Совершенно неожиданно, неизвестно почему (отечественное правосудие всегда непредсказуемо) процесс вдруг затянулся. А у подсудимого весьма некстати сломался зубной протез. Теперь в ответ на вопросы судьи сначала раздавалось какое-то шамканье и только потом, после полуминутной паузы, слышались некие членораздельные звуки, хотя и не всегда понятные. Теперь процесс уже не несся как курьерский, не двигался быстро и уверенно к кульминации – вынесению приговора, он полз и тащился, как полудохлая курица, замирая на очередные полминуты, чтобы от шамканья перейти к звукам фыркающего бегемота, а затем уже к отдельным словам, звучащим более-менее отчетливо. Впрочем, смеяться над этой бедой подсудимого было бы грешно, Андрюша ничем не мог ему помочь…
То ли обвиняемый додумался сам, то ли кто-то подсказал, только в конце очередного судебного заседания он попросил у судьи разрешения передать зубной протез родственникам для починки. Судья не возражала, начальник конвоя тоже, и аккуратно завернутый в газету протез перекочевал в добротный, из коричневой кожи Андрюшин кейс, а из него в нежные руки постоянно плачущей жены подсудимого.
Родственники оказались на редкость заботливыми и, вероятно, всемогущими – починка "зубов" заняла лишь сутки. Теперь протезу предстоял обратный путь – из Андрюшиного кейса в рот к будущему преступнику.
Судья втайне надеялась, что шамканье подсудимого сменится на нечто более приемлемое с точки зрения правосудия, и тогда судебный процесс снова рванется к финишной ленточке, к своей кульминации, и вскоре можно будет вместе с народными заседателями выйти гуськом из совещательной комнаты. И ожидающая этого момента секретарь Наденька произнесет своим немного детским звонким голоском привычное "Встать, суд идет!", в зале запричитают женщины – родственницы подсудимого, но все это быстро оборвется, и можно будет тихим бесстрастным голосом зачитать только что написанный приговор, напоследок, как заклинание, добавить, что он может быть обжалован в течение семи дней. А после этого пойти пить чай с пряниками, блаженно развалиться в удобном вращающемся кресле у себя в кабинете и бездумно смотреть, как за окном хлещет противный осенний дождь.
Но все испортил начальник конвоя.
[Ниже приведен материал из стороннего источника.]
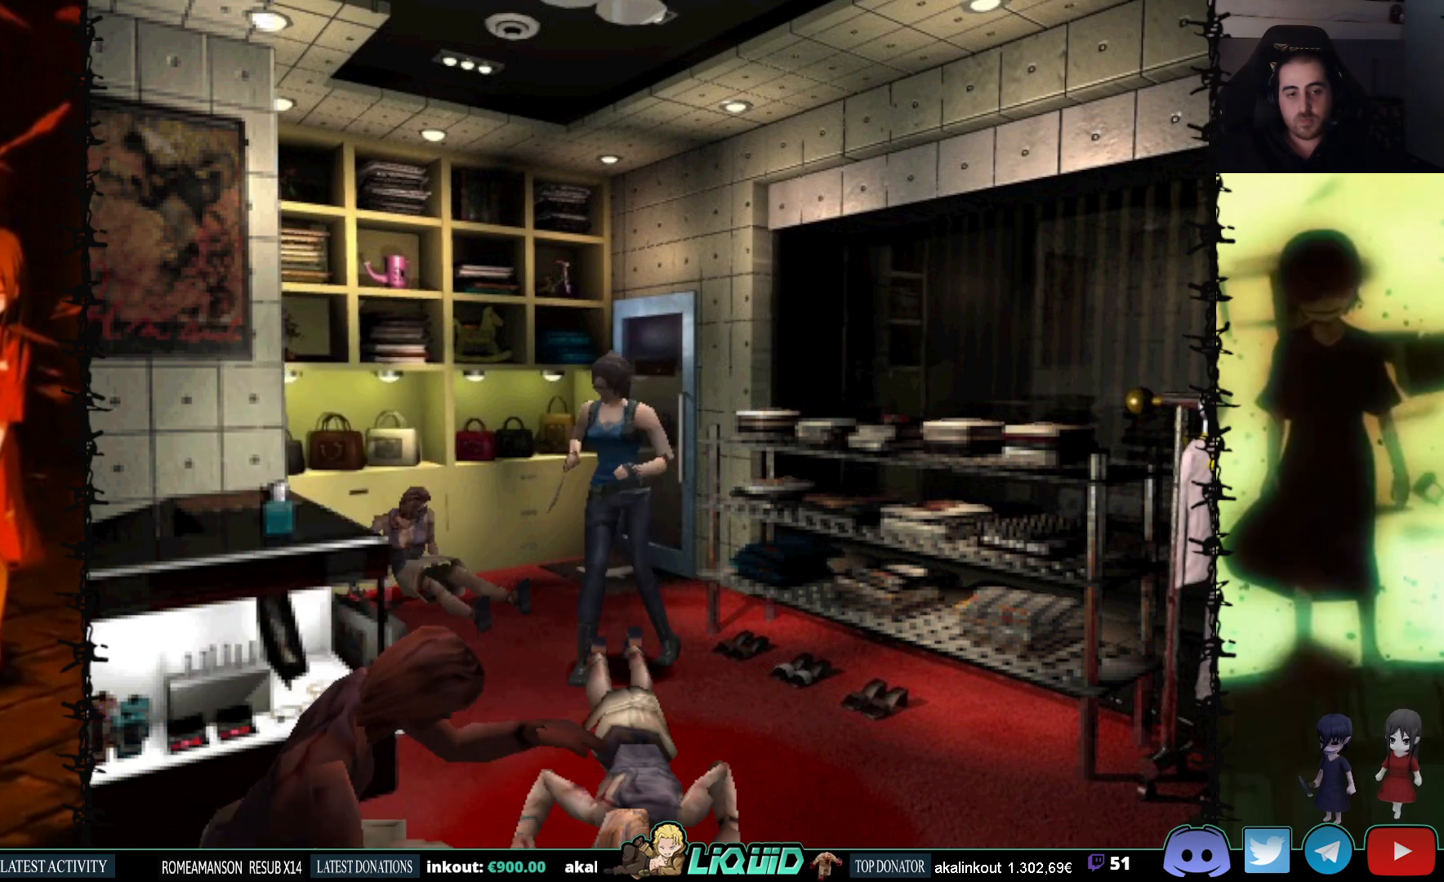
{"buttons": ["R1"], "events": [[50, "CROSS", "up"]]}
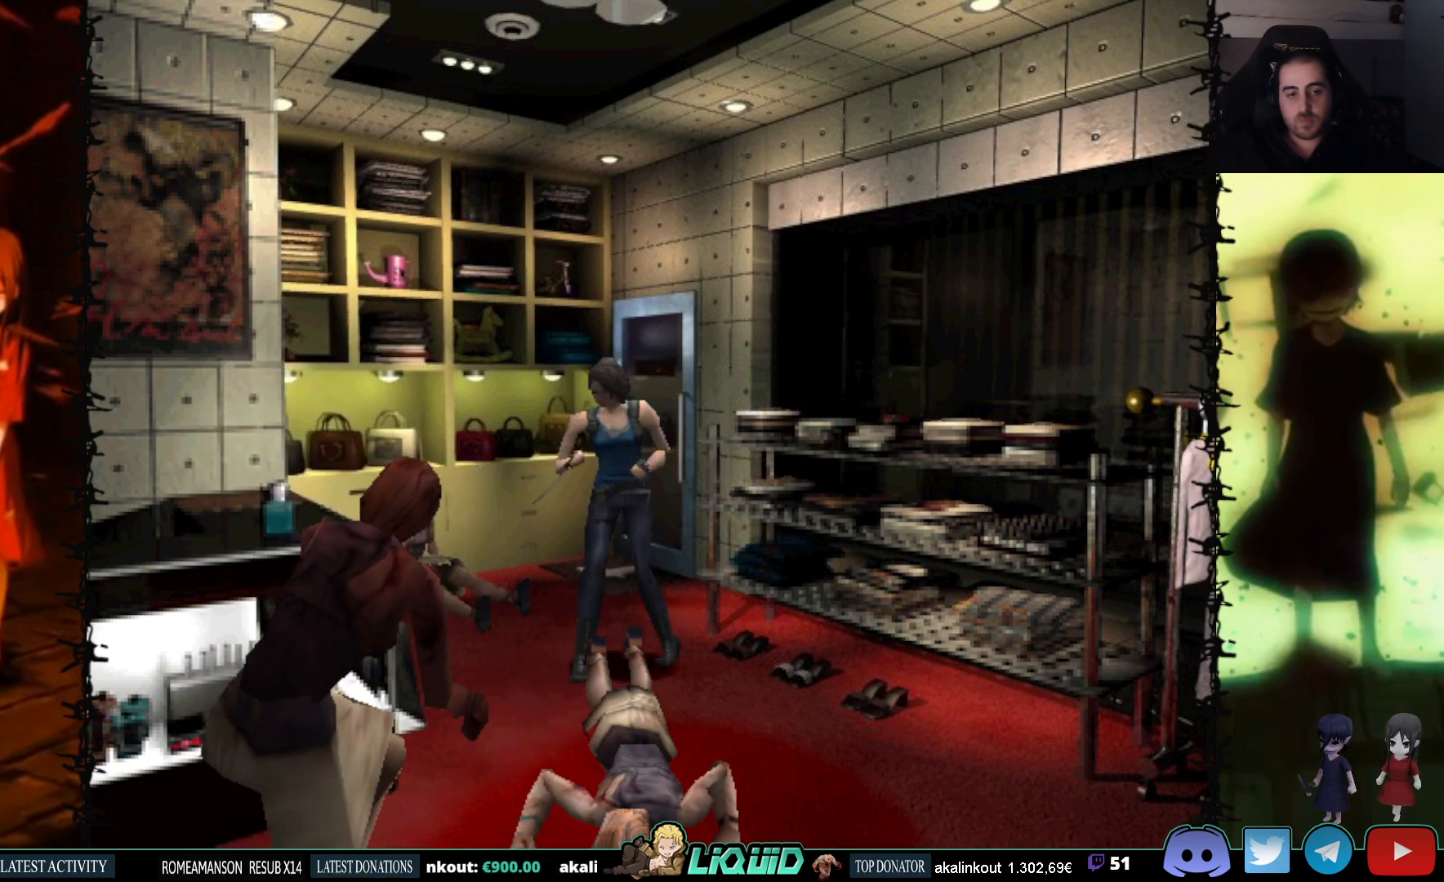
{"buttons": ["R1", "DPAD_DOWN"], "events": [[50, "CROSS", "down"], [233, "DPAD_DOWN", "down"], [500, "CROSS", "up"]]}
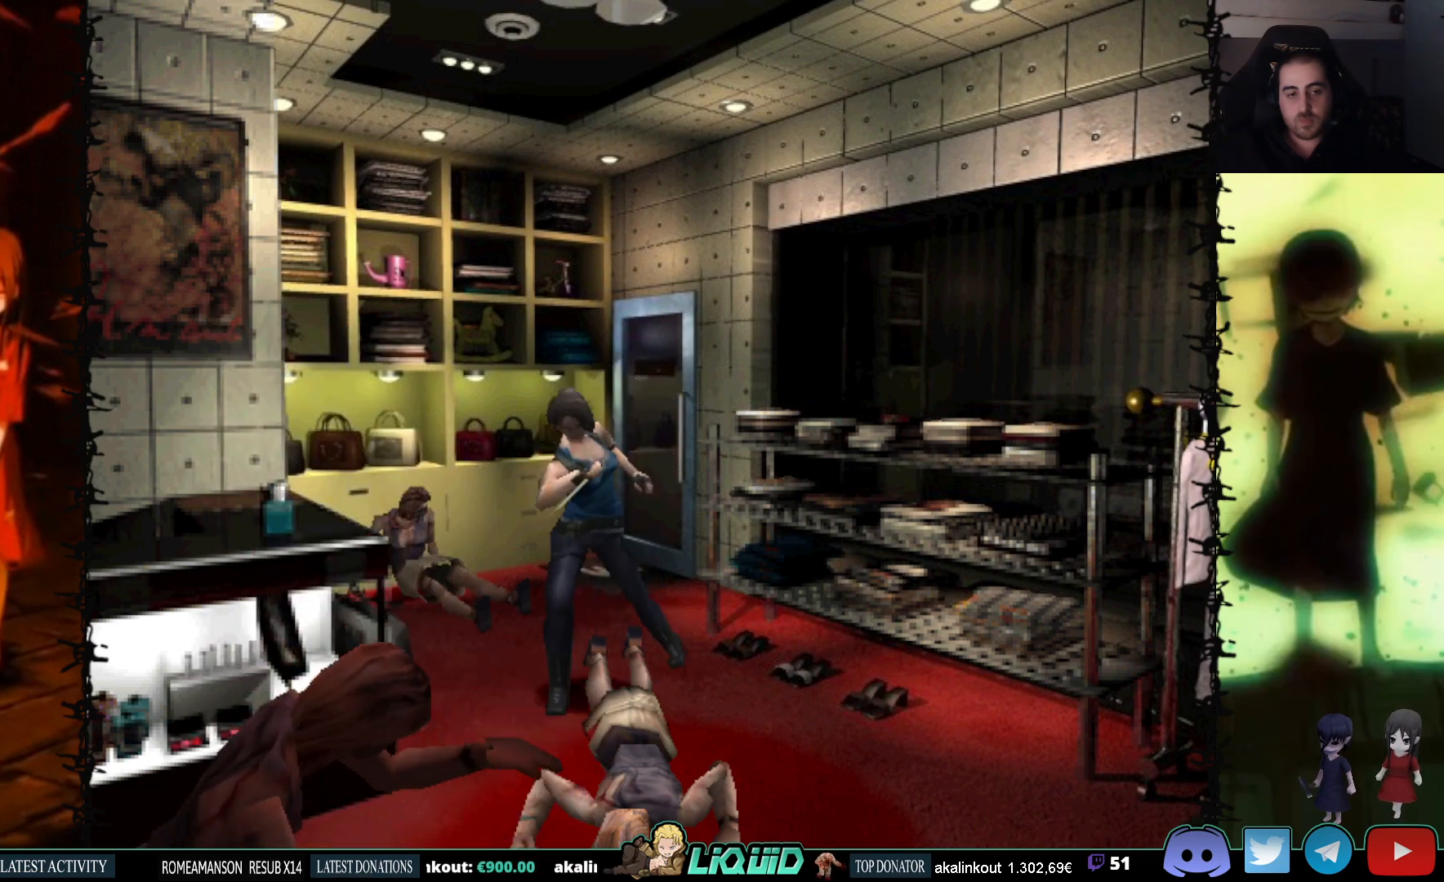
{"buttons": ["R1", "DPAD_DOWN"], "events": [[17, "DPAD_DOWN", "up"], [200, "DPAD_DOWN", "down"], [300, "CROSS", "down"], [500, "CROSS", "up"]]}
На этот раз были другие конвойные. "Люди, недавно спустившиеся с деревьев", – так мысленно назвал Андрюша личный состав из братской республики.
Начальник тоже был плоть от плоти недавно спустившихся. И видимо, у них там, на деревьях, все было иначе.
Короче, когда в перерыв Андрюша отдал своему подзащитному зубной протез, начальник конвоя встрепенулся и чуть ли не прыжками кинулся к несчастному. Но… было поздно: на глазах у изумленных конвоиров подзащитный мгновенно засунул протез в рот и сомкнул челюсти.
– Отдай зубы! – завопил начальник конвоя.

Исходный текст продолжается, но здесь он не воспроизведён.